WHAT IS BEING ASKED: Reproduce every one of the following lines without any changes, keeping them in the same order.

[Text transcribed from the pages]
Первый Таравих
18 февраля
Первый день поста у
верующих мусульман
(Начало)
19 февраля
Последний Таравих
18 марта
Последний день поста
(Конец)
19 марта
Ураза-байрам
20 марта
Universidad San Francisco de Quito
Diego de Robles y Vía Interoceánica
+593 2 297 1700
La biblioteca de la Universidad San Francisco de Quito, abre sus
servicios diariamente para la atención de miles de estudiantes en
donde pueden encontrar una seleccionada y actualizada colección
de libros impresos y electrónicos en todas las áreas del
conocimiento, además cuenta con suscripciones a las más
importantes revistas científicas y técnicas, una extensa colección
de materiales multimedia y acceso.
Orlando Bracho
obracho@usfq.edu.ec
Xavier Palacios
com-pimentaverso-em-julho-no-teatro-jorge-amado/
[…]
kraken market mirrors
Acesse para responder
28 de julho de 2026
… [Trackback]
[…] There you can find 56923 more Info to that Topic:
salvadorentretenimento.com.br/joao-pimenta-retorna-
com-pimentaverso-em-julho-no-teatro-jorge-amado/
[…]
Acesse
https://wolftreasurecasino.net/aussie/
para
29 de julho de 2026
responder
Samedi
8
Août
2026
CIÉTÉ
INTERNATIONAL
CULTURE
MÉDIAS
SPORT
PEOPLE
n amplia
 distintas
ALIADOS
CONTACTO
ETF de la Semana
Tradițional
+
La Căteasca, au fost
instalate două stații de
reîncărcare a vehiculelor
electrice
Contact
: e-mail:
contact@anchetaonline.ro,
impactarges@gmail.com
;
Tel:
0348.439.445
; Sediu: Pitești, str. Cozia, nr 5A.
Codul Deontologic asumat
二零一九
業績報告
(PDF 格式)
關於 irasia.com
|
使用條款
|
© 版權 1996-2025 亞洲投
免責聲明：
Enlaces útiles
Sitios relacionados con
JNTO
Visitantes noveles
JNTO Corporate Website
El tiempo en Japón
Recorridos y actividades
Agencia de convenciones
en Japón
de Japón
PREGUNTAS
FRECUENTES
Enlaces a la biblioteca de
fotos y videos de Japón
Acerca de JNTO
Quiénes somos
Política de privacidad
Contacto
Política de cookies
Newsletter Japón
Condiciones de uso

YOUR SOLUTION:
Первый Таравих
18 февраля
Первый день поста у
верующих мусульман
(Начало)
19 февраля
Последний Таравих
18 марта
Последний день поста
(Конец)
19 марта
Ураза-байрам
20 марта
Universidad San Francisco de Quito
Diego de Robles y Vía Interoceánica
+593 2 297 1700
La biblioteca de la Universidad San Francisco de Quito, abre sus
servicios diariamente para la atención de miles de estudiantes en
donde pueden encontrar una seleccionada y actualizada colección
de libros impresos y electrónicos en todas las áreas del
conocimiento, además cuenta con suscripciones a las más
importantes revistas científicas y técnicas, una extensa colección
de materiales multimedia y acceso.
Orlando Bracho
obracho@usfq.edu.ec
Xavier Palacios
com-pimentaverso-em-julho-no-teatro-jorge-amado/
[…]
kraken market mirrors
Acesse para responder
28 de julho de 2026
… [Trackback]
[…] There you can find 56923 more Info to that Topic:
salvadorentretenimento.com.br/joao-pimenta-retorna-
com-pimentaverso-em-julho-no-teatro-jorge-amado/
[…]
Acesse
https://wolftreasurecasino.net/aussie/
para
29 de julho de 2026
responder
Samedi
8
Août
2026
CIÉTÉ
INTERNATIONAL
CULTURE
MÉDIAS
SPORT
PEOPLE
n amplia
 distintas
ALIADOS
CONTACTO
ETF de la Semana
Tradițional
+
La Căteasca, au fost
instalate două stații de
reîncărcare a vehiculelor
electrice
Contact
: e-mail:
contact@anchetaonline.ro,
impactarges@gmail.com
;
Tel:
0348.439.445
; Sediu: Pitești, str. Cozia, nr 5A.
Codul Deontologic asumat
二零一九
業績報告
(PDF 格式)
關於 irasia.com
|
使用條款
|
© 版權 1996-2025 亞洲投
免責聲明：
Enlaces útiles
Sitios relacionados con
JNTO
Visitantes noveles
JNTO Corporate Website
El tiempo en Japón
Recorridos y actividades
Agencia de convenciones
en Japón
de Japón
PREGUNTAS
FRECUENTES
Enlaces a la biblioteca de
fotos y videos de Japón
Acerca de JNTO
Quiénes somos
Política de privacidad
Contacto
Política de cookies
Newsletter Japón
Condiciones de uso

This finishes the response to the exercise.